Fischi e applausi: numerosissimi, i primi, alla proiezione riservata alla stampa, altrettanto numerosi, dieci minuti, gli applausi alla proiezione ufficiale nella Sala Grande del lido. Tanto ha raccolto, finora, Un giorno perfetto di Ferzan Ozpetek, primo film italiano in concorso, che, per il momento, ha richiamato il maggior afflusso di pubblico alla Mostra. Un film che divide, ma anche un regista che indubbiamente continua a possedere un forte appeal. Purtroppo con i suoi ultimi film, il regista italo-turco ha contribuito a far crescere un sempre più forte pregiudizio nei suoi confronti, dopo il vacuo misticismo di Cuore Sacro, e quella sorta de “il grande freddo delle fate ignoranti” rappresentato da Saturno Contro. Per ripartire Ferzan si affida dunque, per la prima volta, ad una sceneggiatura non originale, tratta dal bel libro di Melania Mazzucco e “commissionatagli” dal patron della Fandango Domenico Procacci. Racconta il dramma familiare di Antonio ed Emma fino al suo tragico epilogo, la disperazione di lui che non accetta la fine di un amore e il tentativo di lei di andare avanti nonostante sia ancora fortemente e ambiguamente attratta da un uomo violento, suo malgrado, e da cui subisce umiliazioni e soprusi.
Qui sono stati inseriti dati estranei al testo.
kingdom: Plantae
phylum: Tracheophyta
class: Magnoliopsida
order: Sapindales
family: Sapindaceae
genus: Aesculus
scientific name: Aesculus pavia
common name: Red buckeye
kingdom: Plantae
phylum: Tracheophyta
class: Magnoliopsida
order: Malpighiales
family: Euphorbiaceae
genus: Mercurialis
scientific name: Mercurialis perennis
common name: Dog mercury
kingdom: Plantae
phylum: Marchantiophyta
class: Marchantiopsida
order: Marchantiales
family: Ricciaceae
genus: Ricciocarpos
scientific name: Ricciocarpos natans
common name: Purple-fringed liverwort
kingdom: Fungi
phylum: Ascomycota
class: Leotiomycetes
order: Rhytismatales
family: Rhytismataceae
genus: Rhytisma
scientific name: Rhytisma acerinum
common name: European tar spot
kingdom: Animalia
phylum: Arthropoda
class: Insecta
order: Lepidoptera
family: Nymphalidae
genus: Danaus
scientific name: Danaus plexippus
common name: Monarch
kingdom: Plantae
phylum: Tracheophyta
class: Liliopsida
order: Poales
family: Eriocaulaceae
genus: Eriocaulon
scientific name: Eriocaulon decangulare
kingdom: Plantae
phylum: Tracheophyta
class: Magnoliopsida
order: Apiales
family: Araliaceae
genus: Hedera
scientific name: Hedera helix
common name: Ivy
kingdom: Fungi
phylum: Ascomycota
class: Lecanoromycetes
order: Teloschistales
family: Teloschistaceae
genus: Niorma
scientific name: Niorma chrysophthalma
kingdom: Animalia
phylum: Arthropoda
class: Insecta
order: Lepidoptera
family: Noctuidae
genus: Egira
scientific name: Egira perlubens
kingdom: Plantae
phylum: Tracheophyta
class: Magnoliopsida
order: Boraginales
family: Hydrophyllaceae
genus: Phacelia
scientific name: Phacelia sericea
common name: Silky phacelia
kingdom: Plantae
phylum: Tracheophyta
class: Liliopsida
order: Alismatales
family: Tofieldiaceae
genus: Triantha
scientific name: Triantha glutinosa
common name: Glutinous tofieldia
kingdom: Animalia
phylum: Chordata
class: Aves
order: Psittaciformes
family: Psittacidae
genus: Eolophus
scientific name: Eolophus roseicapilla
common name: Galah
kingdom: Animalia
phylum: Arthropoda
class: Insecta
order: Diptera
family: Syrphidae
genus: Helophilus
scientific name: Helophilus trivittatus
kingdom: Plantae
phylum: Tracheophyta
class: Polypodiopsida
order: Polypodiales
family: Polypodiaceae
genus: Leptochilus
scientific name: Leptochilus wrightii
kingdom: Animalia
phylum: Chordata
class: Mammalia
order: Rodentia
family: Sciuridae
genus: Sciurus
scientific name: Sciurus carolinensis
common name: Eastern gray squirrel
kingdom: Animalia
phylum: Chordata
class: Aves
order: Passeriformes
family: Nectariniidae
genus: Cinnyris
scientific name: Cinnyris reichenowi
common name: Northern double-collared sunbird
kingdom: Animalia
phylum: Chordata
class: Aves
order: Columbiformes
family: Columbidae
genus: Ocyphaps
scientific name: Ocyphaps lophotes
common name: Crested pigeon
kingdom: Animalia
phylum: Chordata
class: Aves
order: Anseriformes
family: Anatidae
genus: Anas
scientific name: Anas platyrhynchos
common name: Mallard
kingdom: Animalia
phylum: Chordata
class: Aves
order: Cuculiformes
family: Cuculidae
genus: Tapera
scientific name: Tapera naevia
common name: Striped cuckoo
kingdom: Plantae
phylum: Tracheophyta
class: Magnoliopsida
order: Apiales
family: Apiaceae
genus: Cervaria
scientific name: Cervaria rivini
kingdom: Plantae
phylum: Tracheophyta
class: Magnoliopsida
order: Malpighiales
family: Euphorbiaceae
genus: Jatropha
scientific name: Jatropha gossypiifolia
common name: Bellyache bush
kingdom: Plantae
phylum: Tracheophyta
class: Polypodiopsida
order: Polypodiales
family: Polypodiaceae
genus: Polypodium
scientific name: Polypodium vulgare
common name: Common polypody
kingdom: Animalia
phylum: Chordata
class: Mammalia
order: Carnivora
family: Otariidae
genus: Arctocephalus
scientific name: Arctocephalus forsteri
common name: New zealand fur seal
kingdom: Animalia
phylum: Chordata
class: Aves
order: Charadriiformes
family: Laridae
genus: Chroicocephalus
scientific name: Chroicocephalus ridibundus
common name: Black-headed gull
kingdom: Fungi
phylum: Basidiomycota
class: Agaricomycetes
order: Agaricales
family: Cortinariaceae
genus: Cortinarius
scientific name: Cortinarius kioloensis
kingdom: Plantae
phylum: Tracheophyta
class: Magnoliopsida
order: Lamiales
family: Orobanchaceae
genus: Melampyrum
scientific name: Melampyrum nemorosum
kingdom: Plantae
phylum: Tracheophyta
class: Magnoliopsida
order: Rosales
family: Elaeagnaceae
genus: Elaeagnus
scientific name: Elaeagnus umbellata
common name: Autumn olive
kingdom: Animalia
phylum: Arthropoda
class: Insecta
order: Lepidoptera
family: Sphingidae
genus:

La storia è forte e il tentativo di Ozpetek di metterla in scena si rivela solo parzialmente riuscito perché non sembra possedere la forza e il coraggio necessari per avventurarsi fino in fondo negli abissi dell’animo umano. Il risultato è una tragedia che sembra vista e analizzata non attraverso l’obiettivo della telecamera ma attraverso un vetro, come da un acquario, che lascia fuori lo spettatore, abbandonandolo ad una sensazione di gelido distacco rispetto a quanto ha assistito. Ozpetek inserisce inoltre la storia principale in un mosaico più ampio di personaggi secondari e storie parallele e in questo si riconosce il suo stile e quella ricerca della coralità tipica di quasi tutti i suoi film. Una famiglia allargata, basata non su legami di sangue, ma sull’incontro di anime affini che si danno forza e sostegno reciproco, come il rapporto che si crea casualmente tra Isabella Ferrari e la professoressa della figlia, interpretata da un’intensa Monica Guerritore. Purtroppo però queste storie secondarie sembrano malamente collegate alla vicenda principale. Insomma Un giorno perfetto è un film non cattivo che tuttavia presenta più di una falla e che lascia perplessi, anche se non mancano spunti significativi e degni di nota, come l’intensità e la bravura degli attori che lo popolano, non solo i due protagonisti, Mastrandrea, credibile in un ruolo così lontano da quelli a cui ci aveva abituati, e Ferrari, ma anche Stefania Sandrelli e Monica Guerritore, di cui abbiamo già accennato.
Per comprendere meglio i limiti di Ferzan Ozpetek nell’indagare i tortuosi percorsi della disperazione, è utile metterlo a confronto con un altro film in concorso: L’Autre, di Patrick Mario Bernard e Pierre Trividic, anche questo tratto da un libro, “L’occupation” di Annie Ernaux, e capace di scavare a fondo nel baratro in cui cade la protagonista Anne Marie. Cinquantenne, autonoma, libera, Anne Marie decide di lasciare Alex, un uomo più giovane di lei, che sogna la vita coniugale che la donna non desidera. E’ lei a reggere il gioco e questo le regala la sensazione di poter fare a meno di lui; quando Alex, però, incontrerà un’altra donna, Anne Marie impazzirà di gelosia e farà di tutto per sapere chi è la sua rivale, cosa fa, cosa ha in più rispetto a lei. In realtà “l’altra” non si vede per tutto il film, “l’altra” diventa una proiezione della protagonista, il doppio col quale Anne Marie lotta e si confronta. Il film porta lo spettatore dentro la voragine che inghiotte la protagonista, una voragine descritta, analizzata, vissuta attraverso un forte scavo psicologico, che se da un lato appesantisce, a tratti, l’andamento del film, dall’altro rappresenta la sua vera forza.
Crimini, follia, disperazione sembrano insomma essere il motore tematico del concorso della 65 Mostra di Venezia. Dopo Un giorno perfetto e L’Autre, infatti, oggi è stato presentato Il papà di Giovanna di Pupi Avati, tragedia familiare ambientata nel ventennio fascista. Di questi tempi non sembra essere rimasto molto spazio per i sogni.